3. Institute an alignment meeting for every new role.
Much of the bias and inequity in hiring rests on existing job requirements and processes that everyone agrees to upfront. To ensure everyone concurs about the most accessible requirements, host a 15-minute alignment meeting with all hiring stakeholders. In this meeting, ensure that the job role is aligned with the most essential requirements. Also, secure the agreement of everyone as to the hiring process, and the role each will play. Doing so helps drive accessibility and consistency in the process, and enables to get buy-in from everyone involved.
4. Send interview questions to job seekers in advance.
This idea might come as a surprise! But the purpose of interviews isn't to catch job seekers off guard or to test their improvisation abilities. It is to see if they have the skills and experience needed to be successful on the job. Sending questions ahead lets job seekers come prepared, present their best selves, and feel empowered by and confident in the process. From an accessibility standpoint, neurodivergent job seekers or job seekers with disabilities may require additional time and context around the prompts.
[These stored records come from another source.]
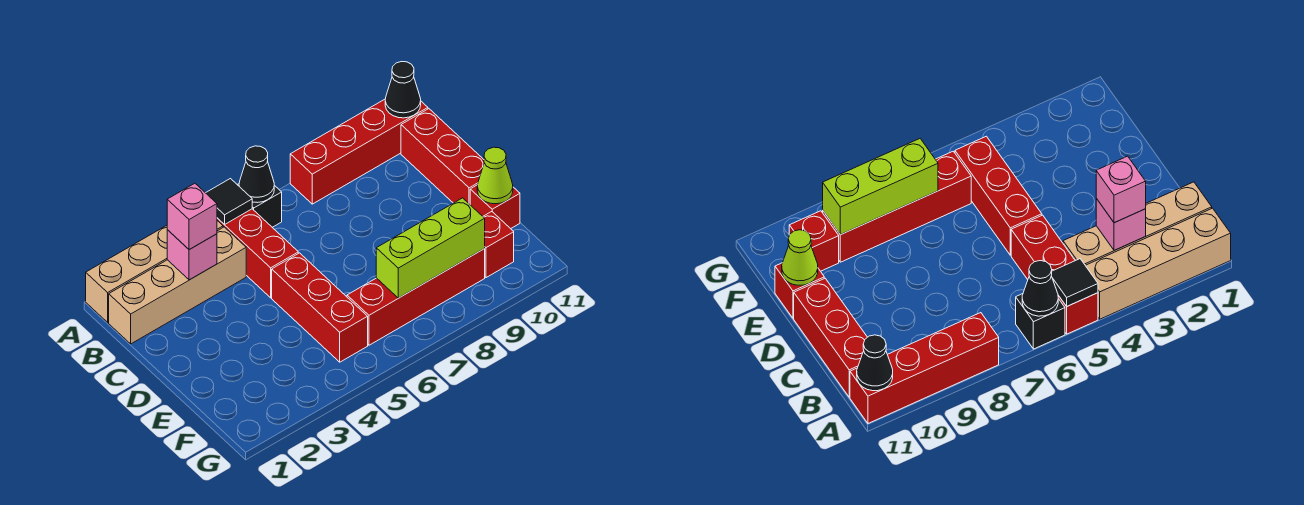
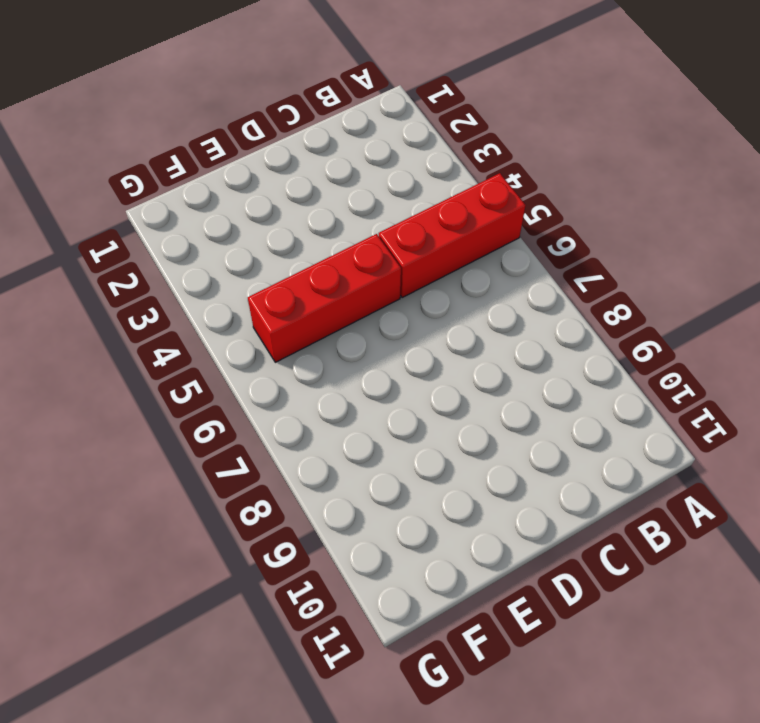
none -> tan brick A1:A4 level 1
none -> black brick A6 level 1
none -> red brick A8:A11 level 1

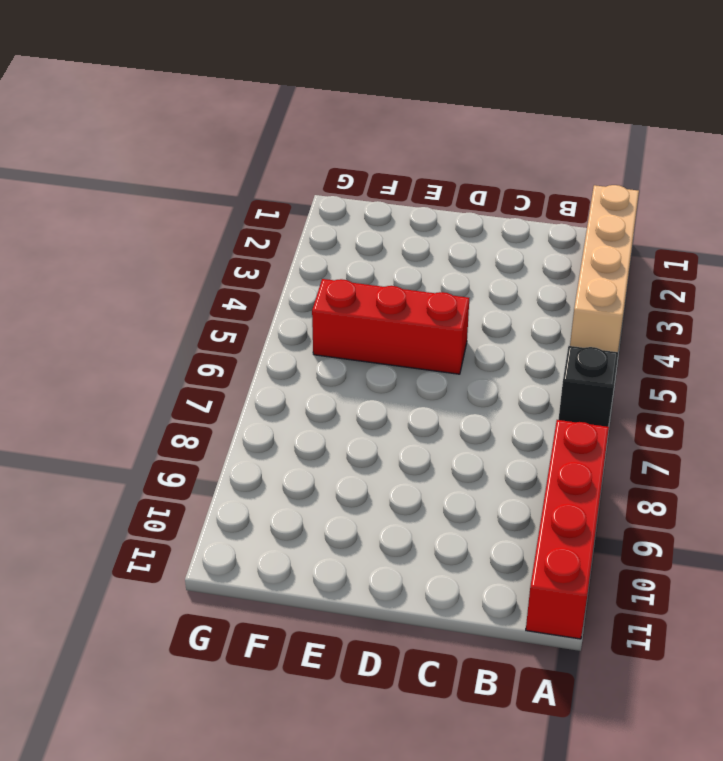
none -> red brick A5:C5 level 1
none -> tan brick B1:B4 level 1
none -> red brick B11:D11 level 1

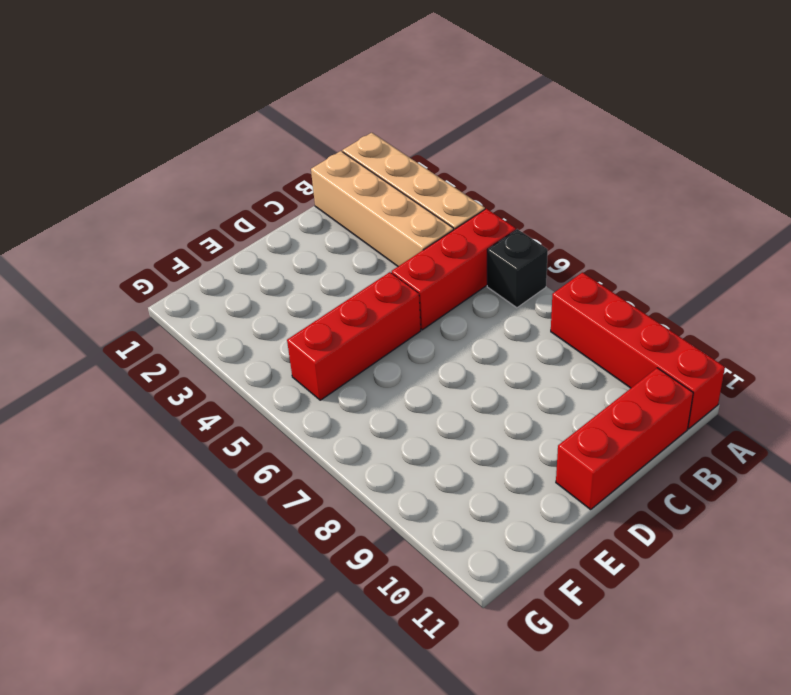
none -> red brick E11 level 1
none -> red brick F6:F9 level 1
none -> red brick F10 level 1

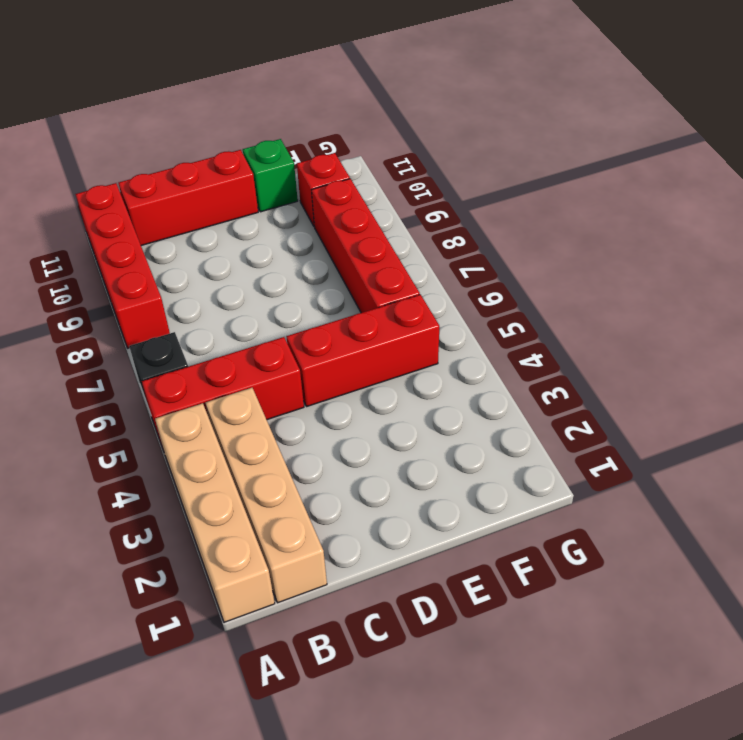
green brick E11 level 1 -> red brick E11 level 1
none -> black tile A5 level 2
none -> black cone A6 level 2
none -> black cone A11 level 2

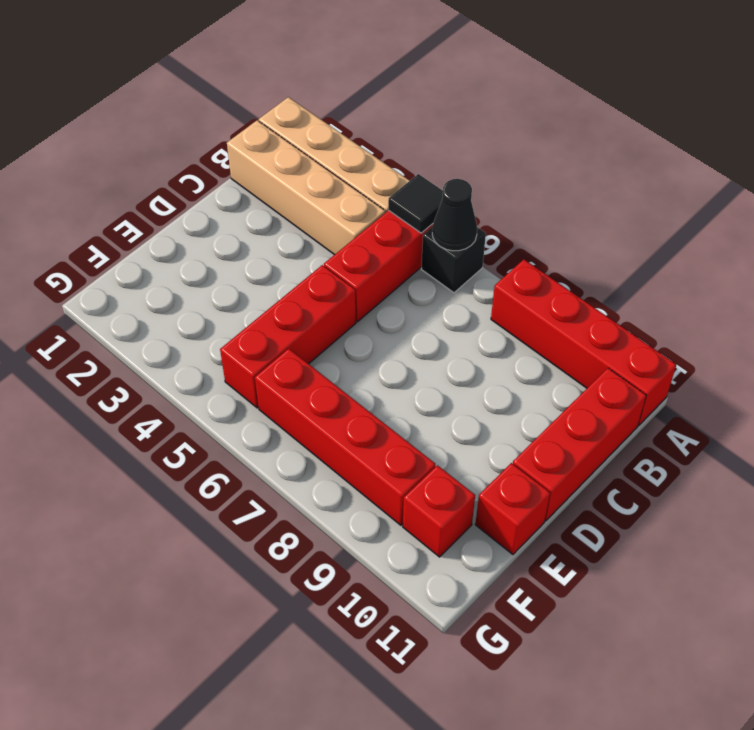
none -> black cone A11 level 2
none -> pink brick B3 level 2
none -> lime cone E11 level 2

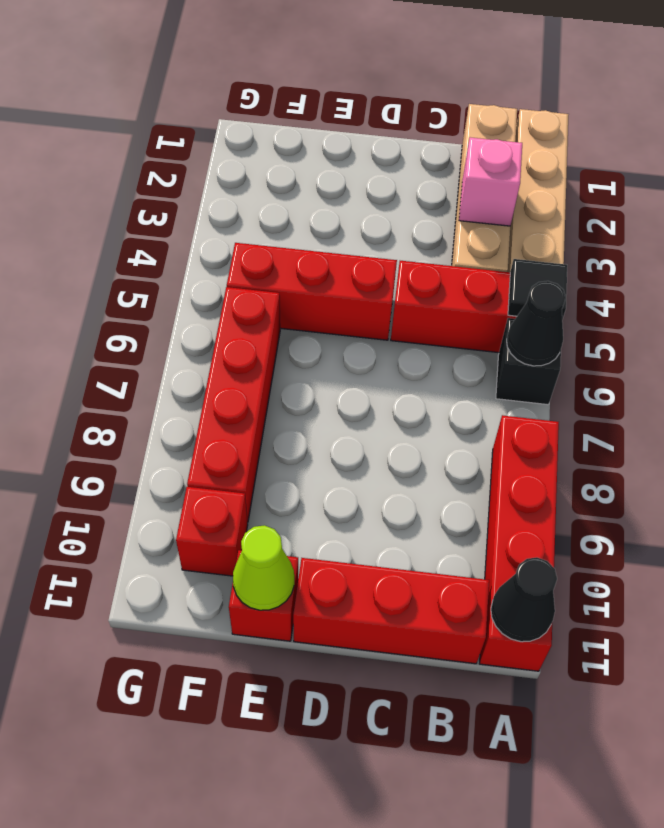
none -> lime brick F7:F9 level 2
none -> pink brick B3 level 3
5. Shift your approach to inclusive work assignments
Work assignments are great for understanding what a candidate can deliver but they can be inaccessible if not approached thoughtfully. We recommend communicating work assignments early in the hiring process and providing a generous window of 7-10 days to complete the assignment. It’s best to keep work assignment scope to minimal time investment and if the time investment is larger, consider providing equitable compensation for time required in the assignments. For candidates that have barriers, consider previous work samples from the candidate to avoid requiring them to create new work.
6. Ask job seekers for their feedback on how to make the process more inclusive.
It doesn’t matter whether you extend an offer to a candidate or not, or if they accept or decline. This is the time to ask for feedback— to see where you can make your process more accessible and inclusive. 67 percent of applicants reported completing an interview and never receiving feedback. This is a simple step that most employers never think to take. It is the best time to learn from job seekers what is missing-- in the job description, hiring process, and more. Not to mention, the nature of asking this question signals that you are listening.
These are just a fraction of the creative and unconventional ideas that make the hiring process more equitable and inclusive. The new playbook for inclusive hiring, requires us to stray from the norm and lead with empathy. There's much more to explore, and we're excited to witness the growth of this new, human-centered approach to talent acquisition. At Plenty Search, we're dedicated to pushing boundaries and fostering diverse, equitable, and inclusive workplaces—one executive search at a time.